The famous ‘Trojan Horse’ is but a rapist’s penis and the gate of Troy, which may symbolize the vagina of Helen. The warriors hiding within the horse are but sperm that catalyze violence. While the classic interpretation of the Trojan horse is a tool wherewith the enemy penetrates the walls of Troy, the more likely story is that pelts of horses were sold to Troy, whereby access was gained to the Mediterranean Sea by the Vikings who had come down the Danube River. Following the sack of Troy, the Vikings oared south and sacked Jerusalem, which they then renamed Constantinople, which we know today as Istanbul. While conventional history tells that the crusaders came by ships from Venice, it is likely that no less ships took advantage of the current of the Danube.

The changing of the names of cities, especially holy ones, is not an unusual phenomenon. Stalin changed the name of Saint Peterburg to Leningrad, and of Staritsyn (city of the Star) to Stalingrad. Others cities may not have changed names, but acquired rewritten narratives.
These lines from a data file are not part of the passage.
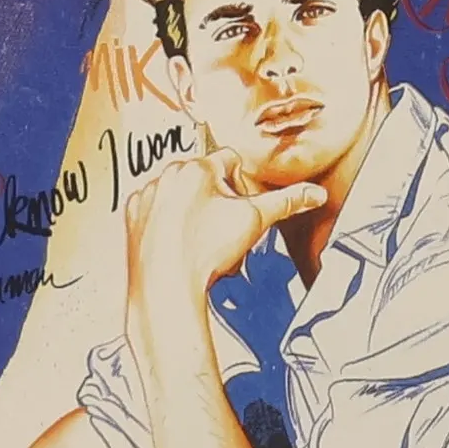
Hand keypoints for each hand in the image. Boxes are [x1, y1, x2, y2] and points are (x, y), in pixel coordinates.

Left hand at [127, 148, 321, 296]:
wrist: (166, 287)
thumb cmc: (206, 252)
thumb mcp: (254, 221)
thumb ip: (286, 202)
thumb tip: (315, 193)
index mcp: (198, 167)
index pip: (232, 161)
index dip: (243, 186)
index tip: (240, 210)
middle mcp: (168, 174)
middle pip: (206, 178)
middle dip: (219, 202)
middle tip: (223, 231)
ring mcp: (148, 193)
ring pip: (181, 194)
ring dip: (195, 212)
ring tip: (201, 242)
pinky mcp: (133, 214)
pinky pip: (156, 210)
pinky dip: (168, 223)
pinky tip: (178, 244)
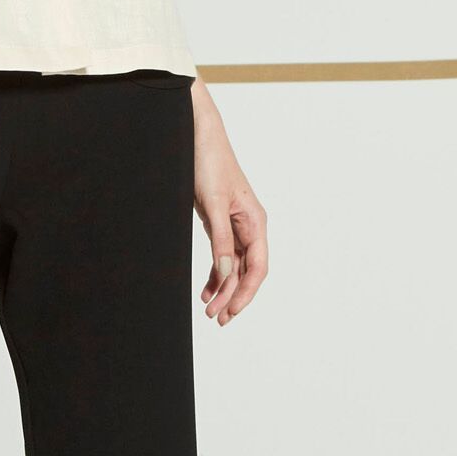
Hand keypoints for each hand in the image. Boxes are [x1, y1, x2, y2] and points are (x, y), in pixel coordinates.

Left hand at [190, 83, 266, 325]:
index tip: (230, 311)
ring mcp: (235, 225)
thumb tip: (225, 275)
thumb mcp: (212, 204)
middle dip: (233, 296)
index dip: (246, 292)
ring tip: (209, 309)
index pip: (258, 267)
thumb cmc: (209, 163)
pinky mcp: (219, 222)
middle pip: (246, 271)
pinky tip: (206, 289)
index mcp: (256, 222)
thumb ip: (219, 241)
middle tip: (216, 319)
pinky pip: (222, 255)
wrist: (198, 136)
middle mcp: (250, 226)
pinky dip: (215, 273)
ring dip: (223, 288)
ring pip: (234, 266)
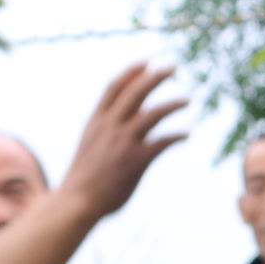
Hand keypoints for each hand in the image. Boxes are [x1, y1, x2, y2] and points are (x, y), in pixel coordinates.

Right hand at [59, 64, 188, 218]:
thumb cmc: (85, 177)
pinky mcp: (135, 161)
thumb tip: (134, 114)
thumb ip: (108, 128)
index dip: (131, 72)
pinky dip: (176, 136)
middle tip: (173, 66)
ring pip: (152, 113)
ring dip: (172, 104)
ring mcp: (122, 143)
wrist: (76, 202)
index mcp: (96, 121)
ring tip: (188, 99)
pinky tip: (186, 134)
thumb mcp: (91, 144)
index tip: (146, 62)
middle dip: (155, 76)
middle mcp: (109, 127)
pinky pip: (162, 142)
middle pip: (135, 92)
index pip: (114, 88)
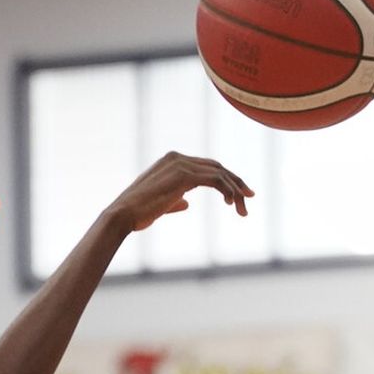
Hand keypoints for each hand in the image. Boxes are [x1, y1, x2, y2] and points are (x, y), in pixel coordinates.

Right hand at [106, 151, 252, 233]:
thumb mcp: (160, 205)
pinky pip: (215, 179)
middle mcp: (178, 158)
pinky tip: (232, 203)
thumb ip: (175, 200)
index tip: (240, 194)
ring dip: (236, 190)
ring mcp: (181, 164)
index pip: (206, 167)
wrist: (123, 215)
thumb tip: (186, 203)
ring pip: (219, 173)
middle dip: (236, 182)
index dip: (226, 178)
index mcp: (172, 161)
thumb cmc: (137, 214)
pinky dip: (228, 189)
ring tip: (243, 208)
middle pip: (217, 166)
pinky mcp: (184, 175)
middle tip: (250, 197)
As I have pointed out in the previous chapters/blogs, no one in Latvija believes that the now disappeared city of Jersika was once named Jerusalem, or that Madliena, the birthplace of my grandfather, stood for Magdalena; and no writer’s fantasy has dared to oppose the Latvian government’s official version and imagine that Magdalena escaped from Occetania, now France, to the Livonian kingdom of Jersika. The story that tells how the church of Madliena was built only after a maiden was cemented into its walls suggests that indeed a woman in flight from those who would kill her in Ocetania found refuge in the northeast of Europe.

My granfather’s surname ‘Benjaminsh’, when subjected to Grimm’s law, may also be spelled ‘Venda-mensch’, i.e., the Wanderer. B=V, Venda = to vend, to travel; Mensch = sch=c or Menc, the last syllable being German for human being.

It is obvious that when grandfather stepped off the ship that had taken him to Riga, he—Odysseus—stepped into the arms of temptation. Because he did not tie himself to the mast (or tie down the mast), Emilia’s Coo Coo call was able to ware her bares and cuckold him. Grandfather’s carelessness played into the hands of neoChristianity as well as Emilia’s. The narrative he chose for himself had in the course of time become so confusing as to the nature of Christianity that from the Taborite orientation of his forebears, he became an Ultraquist, who accepted the theology of Catholicism, without batting an eye. As a consequence, in the future, he lost everything he had worked for. The destructive legacy (the result of crossing Catholicized Christianity with secular programs pushed by government) of Westernized Christianity (meditation et al) is manifest in the flim flam that has become of Christianity today. Still, if his legacy for himself was wormwood, grandfather’s errors became food for thought and an inspiration for yours truly.